··· Provided text ···

Tim O'Reilly (A drunken Cork man first, book publisher extraordinaire second) links to speculation about the EMC Infrastructure Cloud. I've no comment on this other than to point out that hundreds of thousands of Web 2.0 folk now know something is on the boil before the marketing machine has swung into action.
This is a good thing, right? I'm not sure that EMC Marketing think so but they're going to have to roll with it.
In other news I finally managed to get around to reading last month's National Geographic and the article on High Tech Trash, discarded computers, servers, monitors and peripherals which end up dumped in third world nations instead of being properly recycled, has put me off buying a new desktop computer.
What I'm using now was built and bought to play a single game (Dungeons & Dragons: Stormreach) but post Mac explosion I find myself using a Windows machine with limited expansion options as my main system for the first time in close to a decade.

··· Data under study ···

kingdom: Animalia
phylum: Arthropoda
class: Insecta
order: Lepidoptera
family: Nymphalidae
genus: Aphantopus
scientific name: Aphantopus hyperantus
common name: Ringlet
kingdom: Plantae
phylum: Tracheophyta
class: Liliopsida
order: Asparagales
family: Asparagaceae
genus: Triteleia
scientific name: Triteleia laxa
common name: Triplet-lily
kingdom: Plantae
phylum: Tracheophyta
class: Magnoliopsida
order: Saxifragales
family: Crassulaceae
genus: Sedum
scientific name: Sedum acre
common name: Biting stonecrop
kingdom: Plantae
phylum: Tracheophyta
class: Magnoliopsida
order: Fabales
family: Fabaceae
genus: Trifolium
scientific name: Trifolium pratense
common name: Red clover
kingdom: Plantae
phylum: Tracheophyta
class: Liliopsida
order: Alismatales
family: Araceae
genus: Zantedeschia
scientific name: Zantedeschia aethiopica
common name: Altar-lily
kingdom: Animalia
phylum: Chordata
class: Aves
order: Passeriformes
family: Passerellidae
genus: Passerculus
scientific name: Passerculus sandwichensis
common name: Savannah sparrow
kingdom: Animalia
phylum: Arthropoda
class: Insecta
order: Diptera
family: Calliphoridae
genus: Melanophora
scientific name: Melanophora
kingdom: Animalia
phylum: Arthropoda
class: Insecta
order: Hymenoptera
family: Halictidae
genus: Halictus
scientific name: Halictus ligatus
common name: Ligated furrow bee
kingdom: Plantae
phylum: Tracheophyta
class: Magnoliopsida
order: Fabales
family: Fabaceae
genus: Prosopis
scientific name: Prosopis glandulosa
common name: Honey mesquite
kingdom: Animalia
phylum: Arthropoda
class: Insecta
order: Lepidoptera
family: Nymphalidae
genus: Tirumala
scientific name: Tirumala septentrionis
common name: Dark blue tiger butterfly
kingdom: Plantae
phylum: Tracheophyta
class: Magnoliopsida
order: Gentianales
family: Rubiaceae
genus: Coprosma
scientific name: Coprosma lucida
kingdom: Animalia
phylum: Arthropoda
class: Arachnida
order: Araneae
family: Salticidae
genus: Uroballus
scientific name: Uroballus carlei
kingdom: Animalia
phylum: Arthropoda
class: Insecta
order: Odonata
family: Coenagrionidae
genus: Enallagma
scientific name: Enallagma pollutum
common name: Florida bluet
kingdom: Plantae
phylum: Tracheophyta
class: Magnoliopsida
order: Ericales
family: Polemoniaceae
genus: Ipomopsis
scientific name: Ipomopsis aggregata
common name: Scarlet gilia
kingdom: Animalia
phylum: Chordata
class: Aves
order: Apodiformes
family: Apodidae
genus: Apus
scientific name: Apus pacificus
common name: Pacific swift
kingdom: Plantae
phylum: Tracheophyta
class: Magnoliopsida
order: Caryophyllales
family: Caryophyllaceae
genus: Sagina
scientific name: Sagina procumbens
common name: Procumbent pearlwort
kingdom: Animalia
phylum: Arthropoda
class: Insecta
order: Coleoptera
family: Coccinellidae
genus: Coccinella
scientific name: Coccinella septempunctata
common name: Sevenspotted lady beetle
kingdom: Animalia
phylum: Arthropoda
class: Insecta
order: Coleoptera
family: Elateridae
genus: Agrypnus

···

= Set of tasks =
**A.** Answer these questions using the blog post.
(i) Whose Infrastructure Cloud is the subject of the speculation that Tim O'Reilly links to?
(ii) Which article in last month's National Geographic put the writer off buying a new desktop computer?
(iii) What single game was the writer's current computer built and bought to play?
**B.** Carry on the blog post about the EMC cloud speculation and high-tech trash from its last sentence.

= Per-task answers =
**A.**
(i) EMC's.
(ii) The article on High Tech Trash.
(iii) Dungeons & Dragons: Stormreach.

**B.**
I've made it habitable enough to get by on but stories of people using their cook wear to smelt lead from discarded PCBs thereby exposing their family to heavy metal poisoning is enough to have me wondering where exactly this PC will end up if I buy something new and discard it?
Having forgotten the level of upkeep required to keep a Windows Box healthy (AntiVirus from McAfee, Windows Defender to handle malware) last night I think I ran a defrag for the first time since I left college.
PerfectDisk has an interesting SMARTPlacement option which groups rarely, occasionally and recently modified segments together on the disk as it consolidates free space. It then works during idle cycles to keep them together.
Allegedly this will make file access faster but hey since I'm going to be using this box for a while yet it all helps.